In 1948, Needham proposed a project to the Cambridge University Press for a book on Science and Civilisation in China. Within weeks of being accepted, the project had grown to seven volumes, and it has expanded ever since. His initial collaborator was the historian Wang Ling, whom he had met in Lizhuang and obtained a position for at Trinity. The first years were devoted to compiling a list of every mechanical invention and abstract idea that had been made and conceived in China. These included cast iron, the ploughshare, the stirrup, gunpowder, printing, the magnetic compass and clockwork escapements, most of which were thought at the time to be western inventions. The first volume eventually appeared in 1954.

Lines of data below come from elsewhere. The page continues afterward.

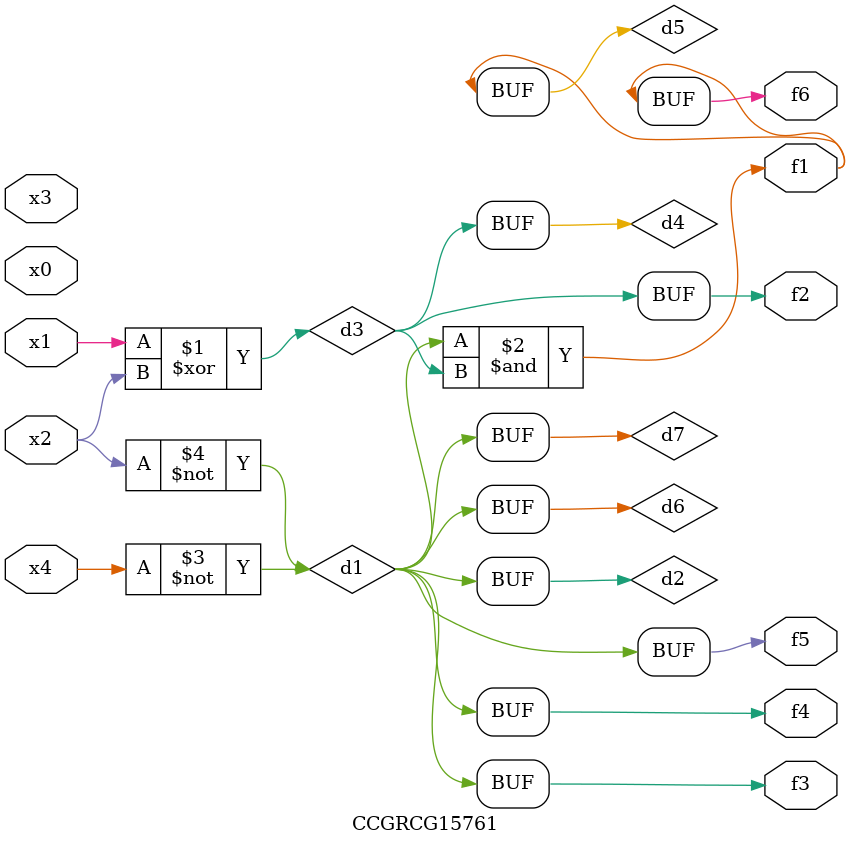
<source format=v>
module CCGRCG15761(
	input x0, x1, x2, x3, x4,
	output f1, f2, f3, f4, f5, f6
);

	wire d1, d2, d3, d4, d5, d6, d7;

	not (d1, x4);
	not (d2, x2);
	xor (d3, x1, x2);
	buf (d4, d3);
	and (d5, d1, d3);
	buf (d6, d1, d2);
	buf (d7, d2);
	assign f1 = d5;
	assign f2 = d4;
	assign f3 = d7;
	assign f4 = d7;
	assign f5 = d7;
	assign f6 = d5;
endmodule

</source>
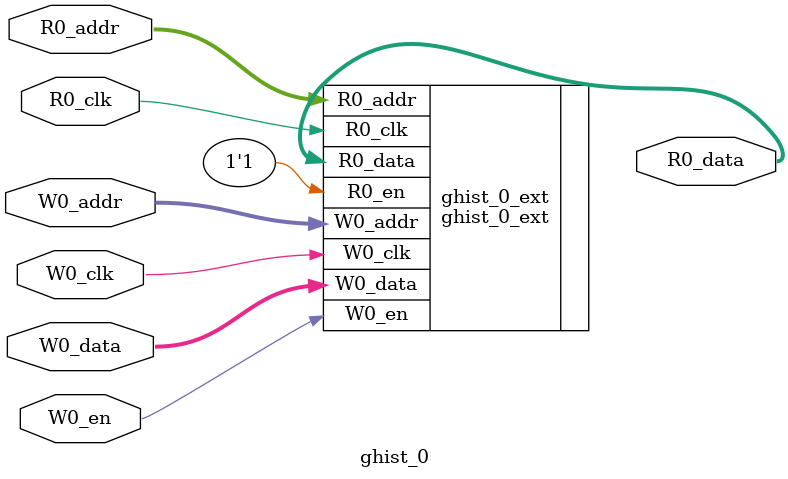
<source format=sv>
`ifndef RANDOMIZE
  `ifdef RANDOMIZE_REG_INIT
    `define RANDOMIZE
  `endif // RANDOMIZE_REG_INIT
`endif // not def RANDOMIZE
`ifndef RANDOMIZE
  `ifdef RANDOMIZE_MEM_INIT
    `define RANDOMIZE
  `endif // RANDOMIZE_MEM_INIT
`endif // not def RANDOMIZE

`ifndef RANDOM
  `define RANDOM $random
`endif // not def RANDOM

// Users can define 'PRINTF_COND' to add an extra gate to prints.
`ifndef PRINTF_COND_
  `ifdef PRINTF_COND
    `define PRINTF_COND_ (`PRINTF_COND)
  `else  // PRINTF_COND
    `define PRINTF_COND_ 1
  `endif // PRINTF_COND
`endif // not def PRINTF_COND_

// Users can define 'ASSERT_VERBOSE_COND' to add an extra gate to assert error printing.
`ifndef ASSERT_VERBOSE_COND_
  `ifdef ASSERT_VERBOSE_COND
    `define ASSERT_VERBOSE_COND_ (`ASSERT_VERBOSE_COND)
  `else  // ASSERT_VERBOSE_COND
    `define ASSERT_VERBOSE_COND_ 1
  `endif // ASSERT_VERBOSE_COND
`endif // not def ASSERT_VERBOSE_COND_

// Users can define 'STOP_COND' to add an extra gate to stop conditions.
`ifndef STOP_COND_
  `ifdef STOP_COND
    `define STOP_COND_ (`STOP_COND)
  `else  // STOP_COND
    `define STOP_COND_ 1
  `endif // STOP_COND
`endif // not def STOP_COND_

// Users can define INIT_RANDOM as general code that gets injected into the
// initializer block for modules with registers.
`ifndef INIT_RANDOM
  `define INIT_RANDOM
`endif // not def INIT_RANDOM

// If using random initialization, you can also define RANDOMIZE_DELAY to
// customize the delay used, otherwise 0.002 is used.
`ifndef RANDOMIZE_DELAY
  `define RANDOMIZE_DELAY 0.002
`endif // not def RANDOMIZE_DELAY

// Define INIT_RANDOM_PROLOG_ for use in our modules below.
`ifndef INIT_RANDOM_PROLOG_
  `ifdef RANDOMIZE
    `ifdef VERILATOR
      `define INIT_RANDOM_PROLOG_ `INIT_RANDOM
    `else  // VERILATOR
      `define INIT_RANDOM_PROLOG_ `INIT_RANDOM #`RANDOMIZE_DELAY begin end
    `endif // VERILATOR
  `else  // RANDOMIZE
    `define INIT_RANDOM_PROLOG_
  `endif // RANDOMIZE
`endif // not def INIT_RANDOM_PROLOG_

module ghist_0(	// @[fetch-target-queue.scala:144:43]
  input  [5:0]  R0_addr,
  input         R0_clk,
  input  [5:0]  W0_addr,
  input         W0_en,
                W0_clk,
  input  [71:0] W0_data,
  output [71:0] R0_data
);

  ghist_0_ext ghist_0_ext (	// @[fetch-target-queue.scala:144:43]
    .R0_addr (R0_addr),
    .R0_en   (1'h1),
    .R0_clk  (R0_clk),
    .W0_addr (W0_addr),
    .W0_en   (W0_en),
    .W0_clk  (W0_clk),
    .W0_data (W0_data),
    .R0_data (R0_data)
  );
endmodule


</source>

The publication received widespread acclaim, which intensified to lyricism as the further volumes appeared. He wrote fifteen volumes himself, and the regular production of further volumes continued after his death in 1995. Later, Volume III was divided, so that 27 volumes have now been published. Successive volumes are published as they are completed, which means that they do not appear in the order originally contemplated in the project's prospectus.
Needham's final organizing schema was:
  • Vol. I. Introductory Orientations
  • Vol. II. History of Scientific Thought
  • Vol. III. Mathematics and the Sciences of the Heavens and Earth
  • Vol. IV. Physics and Physical Technology
  • Vol. V. Chemistry and Chemical Technology
  • Vol. VI. Biology and Biological Technology
  • Vol. VII. The Social Background
See Science and Civilisation in China for a full list.
The project is still proceeding under the guidance of the Publications Board of the Needham Research Institute, directed by Professor Mei Jianjun.